Writing to JDBC Data Sources

It is now possible to write to databases via Drill's JDBC Storage Plugin. At present Drill supports the following query formats for writing:

  • CREATE TABLE AS
  • CREATE TABLE IF NOT EXISTS
  • DROP TABLE
  • DROP TABLE IF NOT EXISTS

For further information about Drill's support for CTAS queries please refer to the documentation page here: https://drill.apache.org/docs/create-table-as-ctas/. The syntax is exactly the same as writing to a file. As with writing to files, it is a best practice to avoid SELECT * queries in the CTAS query.

Not all JDBC sources will support writing. In order for the connector to successfully write, the source system must support CREATE TABLE AS as well as INSERT queries.
At present, Writing has been tested with MySQL, Postgres and H2.

Note about Apache Phoenix

Apache Phoenix uses slightly non-standard syntax for INSERTs. The JDBC writer should support writes to Apache Phoenix though this has not been tested and should be regarded as an experimental feature.

Configuring the Connection for Writing

Firstly, it should go without saying that the Database to which you are writing should have a user permissions which allow writing. Next, you will need to set the writable parameter to true as shown below:

Setting the Batch Size

Drill after creating the table, Drill will execute a series of INSERT queries with the data you are adding to the new table. How many records can be inserted into the database at once is a function of your specific database. Larger numbers will result in fewer insert queries, and more likely faster overall performance, but may also overload your database connection. You can configure the batch size by setting the writerBatchSize variable in the configuration as shown below. The default is 10000 records per batch.

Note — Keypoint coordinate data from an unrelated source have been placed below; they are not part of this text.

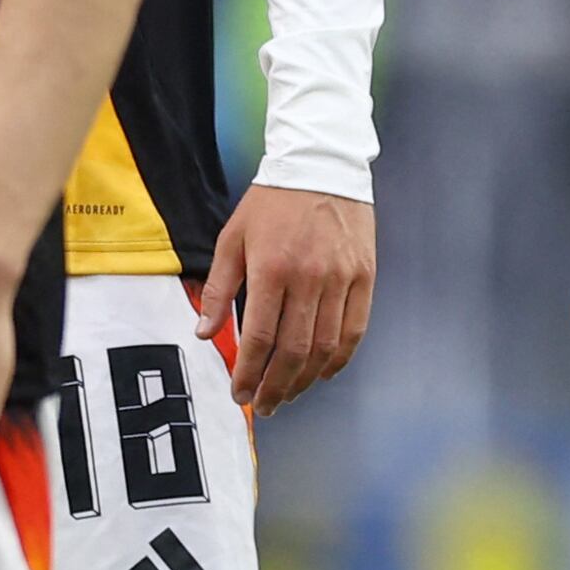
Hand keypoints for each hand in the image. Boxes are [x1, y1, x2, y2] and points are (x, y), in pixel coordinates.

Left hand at [202, 183, 373, 414]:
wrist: (321, 165)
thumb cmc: (271, 202)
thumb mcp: (232, 238)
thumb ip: (218, 289)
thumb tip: (205, 334)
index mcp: (271, 268)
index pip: (259, 337)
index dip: (248, 373)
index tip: (239, 393)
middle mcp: (309, 278)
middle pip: (294, 351)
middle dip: (275, 386)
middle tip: (263, 405)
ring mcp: (341, 279)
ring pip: (325, 347)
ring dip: (305, 380)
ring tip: (288, 394)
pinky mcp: (364, 276)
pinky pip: (354, 330)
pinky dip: (339, 358)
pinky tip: (323, 373)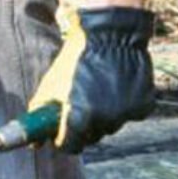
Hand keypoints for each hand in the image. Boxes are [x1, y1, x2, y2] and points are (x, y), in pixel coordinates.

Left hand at [29, 6, 155, 153]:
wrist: (109, 32)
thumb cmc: (75, 57)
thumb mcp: (51, 84)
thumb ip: (41, 113)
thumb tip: (34, 142)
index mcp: (79, 119)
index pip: (70, 146)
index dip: (63, 138)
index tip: (62, 131)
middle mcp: (104, 121)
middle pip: (91, 136)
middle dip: (84, 125)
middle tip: (81, 104)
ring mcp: (126, 114)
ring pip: (111, 124)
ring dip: (104, 113)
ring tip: (99, 86)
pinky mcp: (143, 105)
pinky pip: (130, 113)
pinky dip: (124, 103)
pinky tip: (118, 84)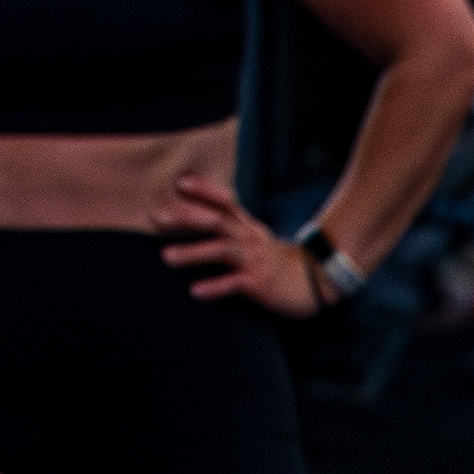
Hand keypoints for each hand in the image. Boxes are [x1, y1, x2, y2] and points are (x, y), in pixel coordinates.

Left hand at [151, 176, 323, 316]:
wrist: (317, 282)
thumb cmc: (281, 263)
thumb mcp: (258, 240)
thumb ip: (235, 229)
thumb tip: (207, 221)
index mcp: (248, 228)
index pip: (224, 202)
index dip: (203, 190)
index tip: (179, 182)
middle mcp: (250, 240)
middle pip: (215, 222)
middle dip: (185, 218)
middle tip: (156, 217)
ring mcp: (254, 261)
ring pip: (221, 251)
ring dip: (193, 253)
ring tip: (166, 256)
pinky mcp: (260, 284)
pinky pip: (234, 284)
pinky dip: (215, 287)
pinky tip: (196, 291)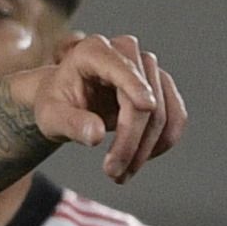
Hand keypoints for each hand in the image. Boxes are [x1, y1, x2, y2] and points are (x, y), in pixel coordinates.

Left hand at [5, 33, 189, 184]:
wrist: (66, 100)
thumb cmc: (56, 104)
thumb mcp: (51, 117)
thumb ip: (71, 123)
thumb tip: (96, 135)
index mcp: (93, 51)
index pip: (120, 67)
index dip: (135, 86)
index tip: (148, 106)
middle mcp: (124, 51)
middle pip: (143, 98)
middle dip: (131, 141)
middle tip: (113, 174)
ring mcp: (146, 67)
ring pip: (162, 111)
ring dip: (146, 149)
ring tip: (121, 174)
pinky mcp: (160, 85)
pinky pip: (175, 115)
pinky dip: (162, 142)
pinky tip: (140, 159)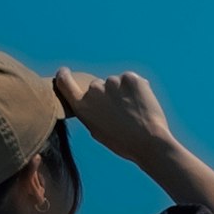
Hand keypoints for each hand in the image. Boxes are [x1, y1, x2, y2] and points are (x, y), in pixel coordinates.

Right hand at [51, 66, 179, 167]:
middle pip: (98, 86)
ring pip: (116, 83)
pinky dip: (137, 89)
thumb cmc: (124, 142)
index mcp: (82, 106)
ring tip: (135, 112)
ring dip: (124, 92)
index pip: (65, 83)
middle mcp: (93, 91)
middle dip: (108, 95)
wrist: (149, 142)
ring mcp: (112, 82)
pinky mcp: (130, 78)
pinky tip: (142, 105)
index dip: (64, 75)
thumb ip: (91, 111)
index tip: (64, 71)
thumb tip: (94, 101)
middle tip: (122, 113)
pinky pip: (131, 81)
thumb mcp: (98, 131)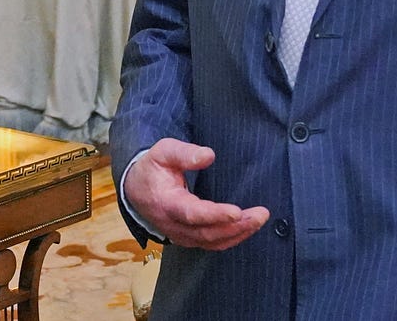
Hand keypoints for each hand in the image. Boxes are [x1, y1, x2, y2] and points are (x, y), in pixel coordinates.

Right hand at [122, 138, 269, 249]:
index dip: (215, 215)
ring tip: (259, 220)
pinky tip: (247, 228)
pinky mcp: (188, 238)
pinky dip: (232, 238)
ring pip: (212, 242)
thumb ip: (185, 153)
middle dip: (237, 226)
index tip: (237, 212)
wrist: (135, 189)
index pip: (192, 213)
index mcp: (166, 203)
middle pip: (207, 233)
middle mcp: (173, 225)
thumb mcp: (163, 152)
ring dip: (238, 233)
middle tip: (261, 214)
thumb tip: (209, 155)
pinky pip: (212, 244)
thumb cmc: (152, 168)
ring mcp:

Sample Writable MySQL Connection

{
  "type": "jdbc",
  "driver": "com.mysql.cj.jdbc.Driver",
  "url": "jdbc:mysql://localhost:3306/?useJDBCCompliantTimezoneShift=true&serverTimezone=EST5EDT",
  "username": "<username>",
  "password": "<password>",
  "writable": true,
  "writerBatchSize": 10000,
  "enabled": true
}

Sample Writable Postgres Connection

{
  "type": "jdbc",
  "driver": "org.postgresql.Driver",
  "url": "jdbc:postgresql://localhost:5432/sakila?defaultRowFetchSize=2",
  "username": "postgres",
  "sourceParameters": {
    "minimumIdle": 5,
    "autoCommit": false,
    "connectionTestQuery": "select version() as postgresql_version",
    "dataSource.cachePrepStmts": true,
    "dataSource.prepStmtCacheSize": 250
  },
  "writable": true
}

Limitations

Row Limits

The first issue to be aware of is that most relational databases have some sort of limit on how many rows can be inserted at once and how many columns a table may contain. It is important to be aware of these limits and make sure that your database is configured to receive the amount of data you are trying to write. For example, you can configure MySQL by setting the max_packet_size variable to accept very large inserts.

Data Types

While JDBC is a standard for interface, different databases handle datatypes in different manners. The JDBC writer tries to map data types to the most generic way possible so that it will work in as many cases as possible.

Compound Data Types

Most relational databases do not support compound fields of any sort. As a result, attempting to write a compound type to a JDBC data source, will result in an exception. Future functionality may include the possibility of converting complex types to strings and inserting those strings into the target database.

VarBinary Data

It is not currently possible to insert a VarBinary field into a JDBC database.